5 takeaways on how WA’s affordability crisis is hitting Tri-City families
A new study confirms the Tri-Cities has become disproportionately expensive, ranking 85th among 386 U.S. metro areas.
The costs hitting families hardest include child care, housing and health care. For parents, the numbers paint a stark picture of what it takes to raise a family in the region.
FULL STORY: ‘Affordability crisis.’ Tri-Cities is most expensive area in Eastern WA
Here are key takeaways:
• Child care is the single biggest expense for families, averaging about $12,400 per child — a 30% increase over the past five years.

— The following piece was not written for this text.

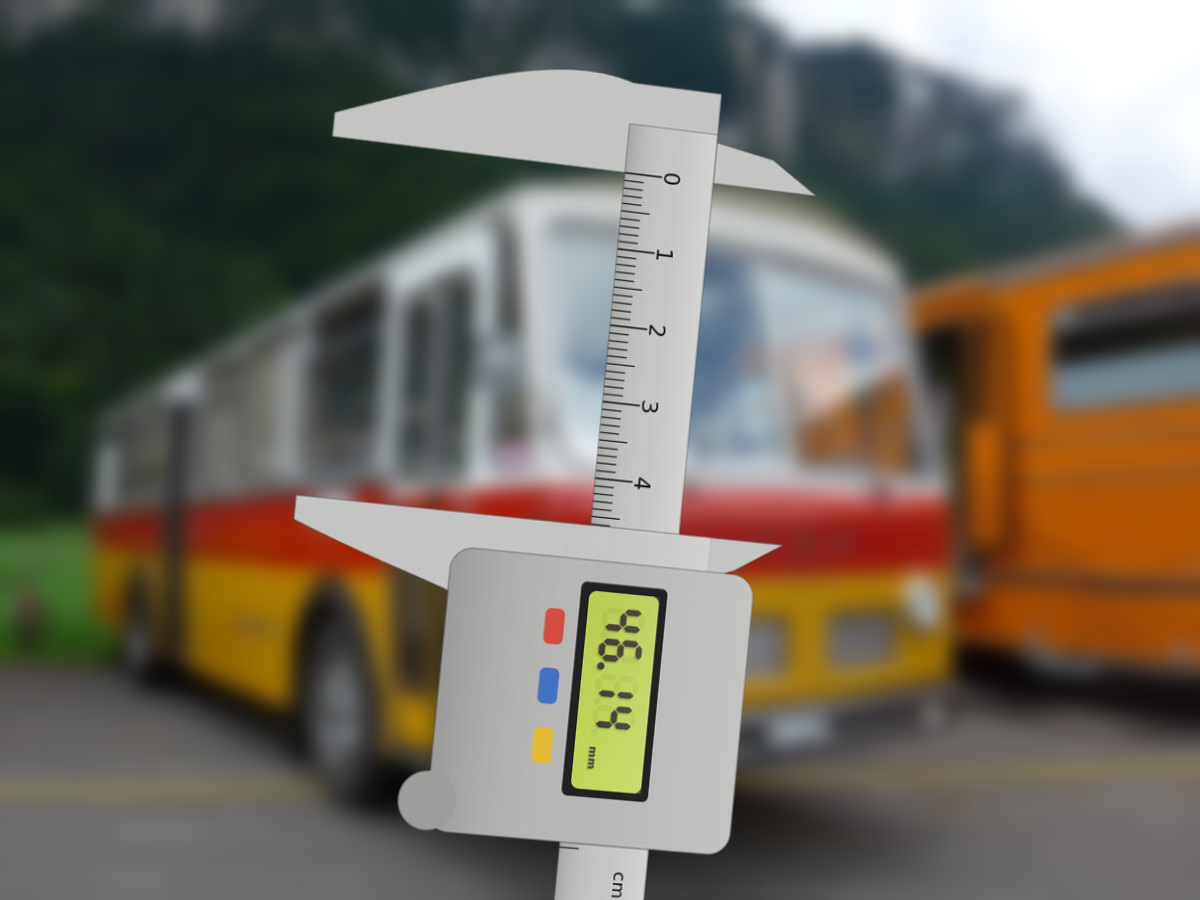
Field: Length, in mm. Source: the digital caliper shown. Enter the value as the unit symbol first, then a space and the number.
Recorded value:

Infant care in Benton County runs up to $1,450 per month, or $17,420 annually.
• About 45% of Tri-Cities families receive financial aid subsidies for child care, underscoring how many households cannot cover these costs on their own.
• A family of two working adults and one child needs nearly $98,700 a year to cover basic costs in the Tri-Cities, according to MIT’s Living Wage Calculator. That’s more than Spokane’s roughly $96,600 estimate.
• The median home price in February was $444,500, and only about 20 of more than 1,200 Zillow listings were priced at $300,000 or under.
• Statewide, families spend 50% more on food than they did 10 years ago, and the cost of basic needs has grown about 30% in five years. Researchers wrote: “Washington’s affordability challenge is real, measurable, and growing.”